• **Saved data entries**

════

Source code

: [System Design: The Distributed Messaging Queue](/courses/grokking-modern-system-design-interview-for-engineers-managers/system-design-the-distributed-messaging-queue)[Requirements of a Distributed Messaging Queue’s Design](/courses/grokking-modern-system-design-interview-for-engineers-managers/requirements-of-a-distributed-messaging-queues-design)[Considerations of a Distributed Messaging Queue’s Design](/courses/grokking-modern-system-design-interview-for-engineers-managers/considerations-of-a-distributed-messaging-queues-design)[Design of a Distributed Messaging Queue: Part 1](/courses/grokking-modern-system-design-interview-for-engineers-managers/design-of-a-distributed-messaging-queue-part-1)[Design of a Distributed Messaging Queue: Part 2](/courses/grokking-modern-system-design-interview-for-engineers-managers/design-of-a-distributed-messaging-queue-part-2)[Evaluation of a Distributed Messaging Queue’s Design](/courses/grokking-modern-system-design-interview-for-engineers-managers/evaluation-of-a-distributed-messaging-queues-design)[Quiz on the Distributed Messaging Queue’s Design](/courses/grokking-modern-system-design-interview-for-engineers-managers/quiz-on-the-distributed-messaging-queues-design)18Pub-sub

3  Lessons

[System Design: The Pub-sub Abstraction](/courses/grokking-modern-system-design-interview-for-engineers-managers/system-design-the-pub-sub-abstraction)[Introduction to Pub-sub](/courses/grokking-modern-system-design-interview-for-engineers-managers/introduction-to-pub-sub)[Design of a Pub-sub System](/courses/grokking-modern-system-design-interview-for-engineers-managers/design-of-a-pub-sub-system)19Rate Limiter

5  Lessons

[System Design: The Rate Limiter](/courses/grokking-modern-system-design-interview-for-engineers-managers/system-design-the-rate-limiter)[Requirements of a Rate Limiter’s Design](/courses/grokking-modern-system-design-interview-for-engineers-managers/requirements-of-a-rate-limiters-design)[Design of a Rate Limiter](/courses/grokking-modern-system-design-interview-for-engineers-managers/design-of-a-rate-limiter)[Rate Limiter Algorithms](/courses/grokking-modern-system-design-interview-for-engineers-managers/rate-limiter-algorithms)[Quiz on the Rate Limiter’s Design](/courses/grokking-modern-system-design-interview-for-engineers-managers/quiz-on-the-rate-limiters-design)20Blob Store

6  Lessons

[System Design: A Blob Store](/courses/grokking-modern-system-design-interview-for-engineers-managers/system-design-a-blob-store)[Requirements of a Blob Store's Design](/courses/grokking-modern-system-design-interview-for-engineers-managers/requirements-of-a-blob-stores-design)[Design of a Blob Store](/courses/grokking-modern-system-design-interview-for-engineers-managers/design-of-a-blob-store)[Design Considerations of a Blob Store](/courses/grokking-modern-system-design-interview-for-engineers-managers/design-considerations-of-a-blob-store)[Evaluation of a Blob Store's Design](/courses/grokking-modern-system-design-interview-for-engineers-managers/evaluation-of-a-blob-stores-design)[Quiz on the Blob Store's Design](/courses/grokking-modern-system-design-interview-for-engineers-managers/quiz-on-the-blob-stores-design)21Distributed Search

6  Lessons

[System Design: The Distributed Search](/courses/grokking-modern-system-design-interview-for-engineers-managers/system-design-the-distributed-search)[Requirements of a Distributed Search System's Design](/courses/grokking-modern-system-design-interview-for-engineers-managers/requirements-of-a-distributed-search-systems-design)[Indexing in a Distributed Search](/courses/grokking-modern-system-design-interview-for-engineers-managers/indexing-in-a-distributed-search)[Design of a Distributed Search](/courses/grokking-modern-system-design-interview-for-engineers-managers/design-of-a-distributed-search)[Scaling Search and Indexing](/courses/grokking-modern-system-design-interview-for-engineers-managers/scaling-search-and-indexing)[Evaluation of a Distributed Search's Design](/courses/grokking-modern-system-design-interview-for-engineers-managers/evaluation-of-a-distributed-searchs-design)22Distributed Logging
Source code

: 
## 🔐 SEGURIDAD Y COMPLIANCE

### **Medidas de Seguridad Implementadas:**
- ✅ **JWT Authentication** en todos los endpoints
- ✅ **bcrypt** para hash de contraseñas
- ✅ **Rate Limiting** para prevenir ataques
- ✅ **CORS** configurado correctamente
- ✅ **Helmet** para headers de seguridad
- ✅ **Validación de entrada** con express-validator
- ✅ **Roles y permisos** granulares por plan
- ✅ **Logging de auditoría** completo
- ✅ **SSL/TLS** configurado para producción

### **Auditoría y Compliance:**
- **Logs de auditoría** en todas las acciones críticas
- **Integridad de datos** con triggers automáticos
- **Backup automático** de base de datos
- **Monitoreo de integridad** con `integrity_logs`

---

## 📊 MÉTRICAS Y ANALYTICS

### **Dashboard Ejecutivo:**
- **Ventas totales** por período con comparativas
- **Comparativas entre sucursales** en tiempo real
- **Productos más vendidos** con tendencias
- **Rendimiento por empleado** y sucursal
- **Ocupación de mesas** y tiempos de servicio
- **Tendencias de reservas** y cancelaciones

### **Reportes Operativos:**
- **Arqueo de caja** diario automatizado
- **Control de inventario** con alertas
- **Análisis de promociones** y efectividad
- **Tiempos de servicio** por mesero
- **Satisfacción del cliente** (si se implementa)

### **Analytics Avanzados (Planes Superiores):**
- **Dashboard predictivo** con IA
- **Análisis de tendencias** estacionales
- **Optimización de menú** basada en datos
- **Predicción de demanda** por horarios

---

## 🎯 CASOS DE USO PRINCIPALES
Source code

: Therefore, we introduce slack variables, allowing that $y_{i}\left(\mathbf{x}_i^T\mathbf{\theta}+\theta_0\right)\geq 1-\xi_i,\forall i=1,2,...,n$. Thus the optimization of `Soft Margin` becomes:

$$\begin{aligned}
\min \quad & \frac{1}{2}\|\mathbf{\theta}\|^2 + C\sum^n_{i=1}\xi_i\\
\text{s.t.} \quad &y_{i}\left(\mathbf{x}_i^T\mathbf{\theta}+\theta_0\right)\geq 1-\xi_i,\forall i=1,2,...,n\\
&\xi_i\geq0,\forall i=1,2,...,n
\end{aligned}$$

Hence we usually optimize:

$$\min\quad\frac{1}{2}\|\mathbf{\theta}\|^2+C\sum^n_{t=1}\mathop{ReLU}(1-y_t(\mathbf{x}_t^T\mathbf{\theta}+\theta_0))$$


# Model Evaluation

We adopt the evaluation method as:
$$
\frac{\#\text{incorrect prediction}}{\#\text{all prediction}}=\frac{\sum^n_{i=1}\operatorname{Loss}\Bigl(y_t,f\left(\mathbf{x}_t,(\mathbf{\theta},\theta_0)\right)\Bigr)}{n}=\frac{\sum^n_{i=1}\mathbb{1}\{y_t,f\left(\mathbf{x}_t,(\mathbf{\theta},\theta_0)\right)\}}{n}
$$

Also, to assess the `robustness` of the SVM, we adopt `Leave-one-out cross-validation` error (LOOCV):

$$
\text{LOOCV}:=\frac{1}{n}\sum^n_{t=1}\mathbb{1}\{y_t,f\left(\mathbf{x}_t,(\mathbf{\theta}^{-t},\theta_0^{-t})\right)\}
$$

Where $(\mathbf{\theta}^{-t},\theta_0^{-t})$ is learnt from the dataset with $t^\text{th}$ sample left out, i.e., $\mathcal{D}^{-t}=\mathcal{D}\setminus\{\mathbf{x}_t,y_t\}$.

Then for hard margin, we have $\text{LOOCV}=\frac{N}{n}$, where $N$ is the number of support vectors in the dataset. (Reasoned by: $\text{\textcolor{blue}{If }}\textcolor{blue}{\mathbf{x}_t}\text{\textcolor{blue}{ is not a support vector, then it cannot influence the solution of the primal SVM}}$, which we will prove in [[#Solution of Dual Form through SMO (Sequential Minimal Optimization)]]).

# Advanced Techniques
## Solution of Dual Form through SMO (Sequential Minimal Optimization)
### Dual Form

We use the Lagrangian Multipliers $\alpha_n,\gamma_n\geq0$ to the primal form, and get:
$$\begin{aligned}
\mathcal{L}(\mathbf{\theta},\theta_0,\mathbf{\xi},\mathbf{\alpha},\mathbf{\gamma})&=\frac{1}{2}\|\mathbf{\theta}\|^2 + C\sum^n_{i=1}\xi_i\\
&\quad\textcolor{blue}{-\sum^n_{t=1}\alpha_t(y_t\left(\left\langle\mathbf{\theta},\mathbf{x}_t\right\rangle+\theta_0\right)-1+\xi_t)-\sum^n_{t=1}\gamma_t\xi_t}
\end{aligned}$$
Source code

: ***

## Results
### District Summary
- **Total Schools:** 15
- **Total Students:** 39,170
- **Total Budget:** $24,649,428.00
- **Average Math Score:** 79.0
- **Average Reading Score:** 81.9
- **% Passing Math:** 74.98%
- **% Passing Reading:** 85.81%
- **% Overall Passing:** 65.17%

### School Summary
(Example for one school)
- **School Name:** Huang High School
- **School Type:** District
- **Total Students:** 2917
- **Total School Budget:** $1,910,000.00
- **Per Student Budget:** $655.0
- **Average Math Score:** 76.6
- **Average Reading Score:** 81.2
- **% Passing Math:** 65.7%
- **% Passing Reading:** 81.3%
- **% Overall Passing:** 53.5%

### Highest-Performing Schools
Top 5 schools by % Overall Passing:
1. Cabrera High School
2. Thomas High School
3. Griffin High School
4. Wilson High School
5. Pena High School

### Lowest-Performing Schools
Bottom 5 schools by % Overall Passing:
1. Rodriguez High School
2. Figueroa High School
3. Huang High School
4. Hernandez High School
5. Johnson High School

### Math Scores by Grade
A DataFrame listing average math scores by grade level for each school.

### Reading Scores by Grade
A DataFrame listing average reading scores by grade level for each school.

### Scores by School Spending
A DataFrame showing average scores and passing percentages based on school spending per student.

════

• **YOUR GOAL**
Go through the entries above and copy each line holding the string "datos".

• **TASK RESULT**
- **Integridad de datos** con triggers automáticos
- **Backup automático** de base de datos
- **Optimización de menú** basada en datos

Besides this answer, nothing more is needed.